▶ [Exercise aim] Repeat the entire listing exactly. Omit all pictures.

+--

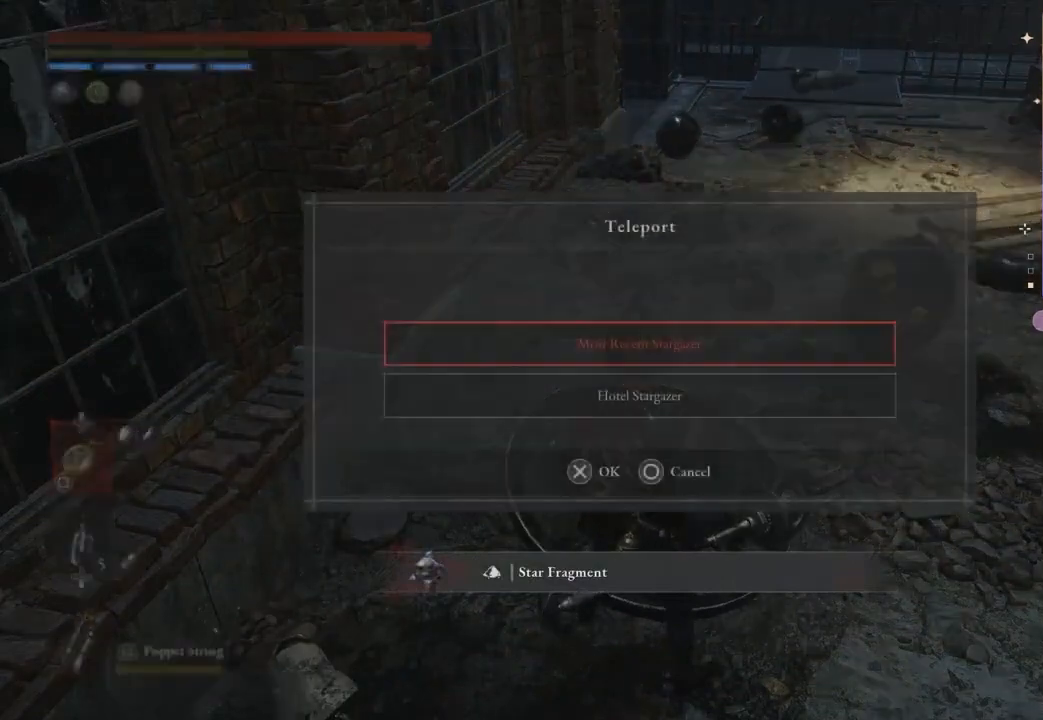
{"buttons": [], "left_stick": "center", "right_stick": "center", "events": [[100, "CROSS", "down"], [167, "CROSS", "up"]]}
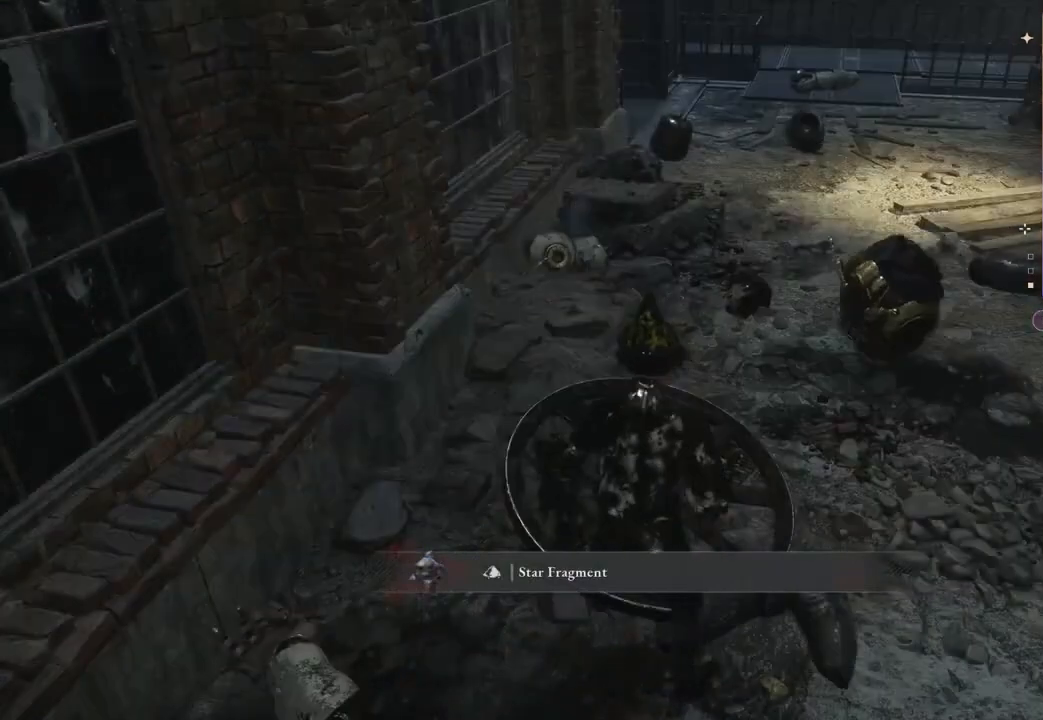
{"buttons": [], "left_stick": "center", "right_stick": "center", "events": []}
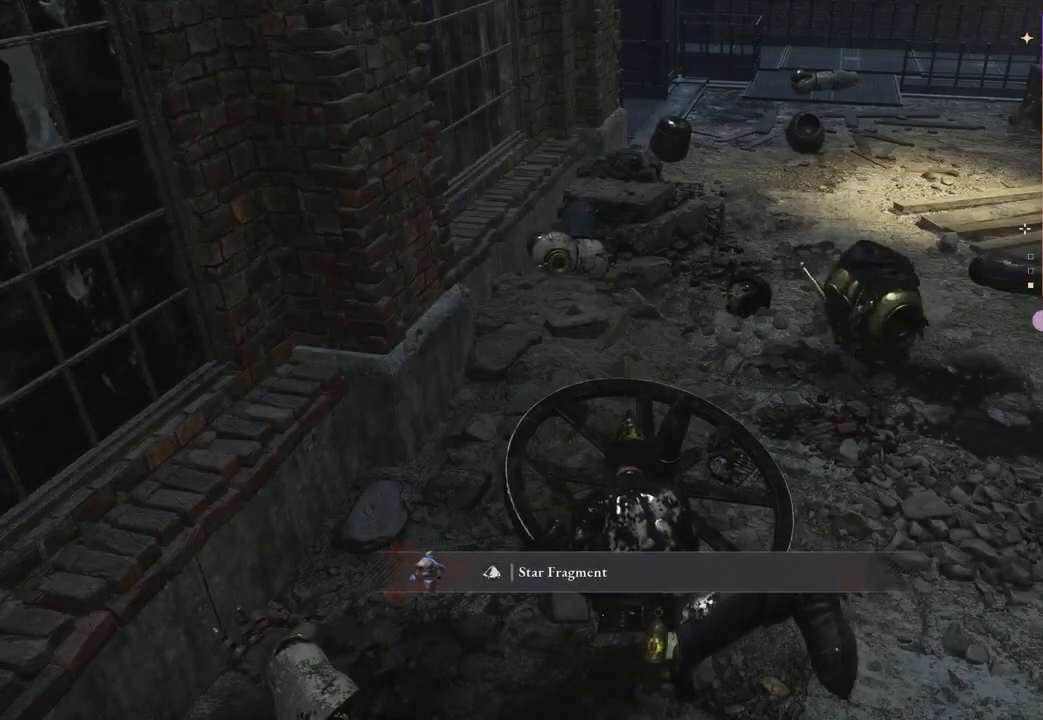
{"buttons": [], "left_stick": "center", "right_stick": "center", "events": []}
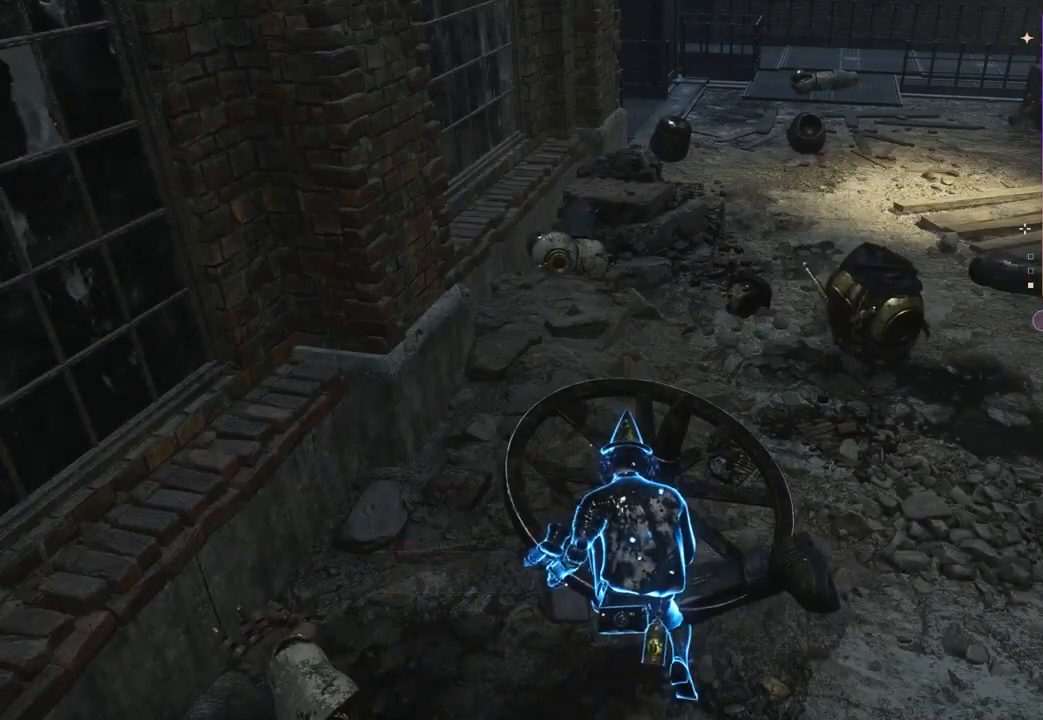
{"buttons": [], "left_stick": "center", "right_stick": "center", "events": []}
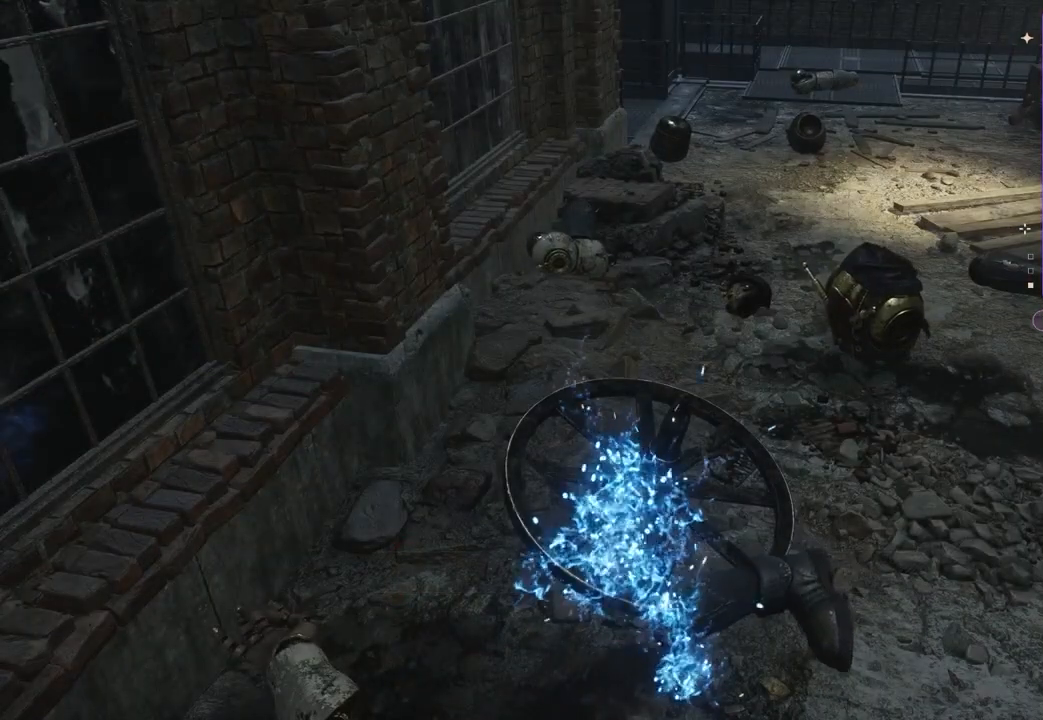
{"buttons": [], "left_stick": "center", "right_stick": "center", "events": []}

+--

▶ [Solution to this task]
{"buttons": [], "left_stick": "center", "right_stick": "center", "events": [[100, "CROSS", "down"], [167, "CROSS", "up"]]}
{"buttons": [], "left_stick": "center", "right_stick": "center", "events": []}
{"buttons": [], "left_stick": "center", "right_stick": "center", "events": []}
{"buttons": [], "left_stick": "center", "right_stick": "center", "events": []}
{"buttons": [], "left_stick": "center", "right_stick": "center", "events": []}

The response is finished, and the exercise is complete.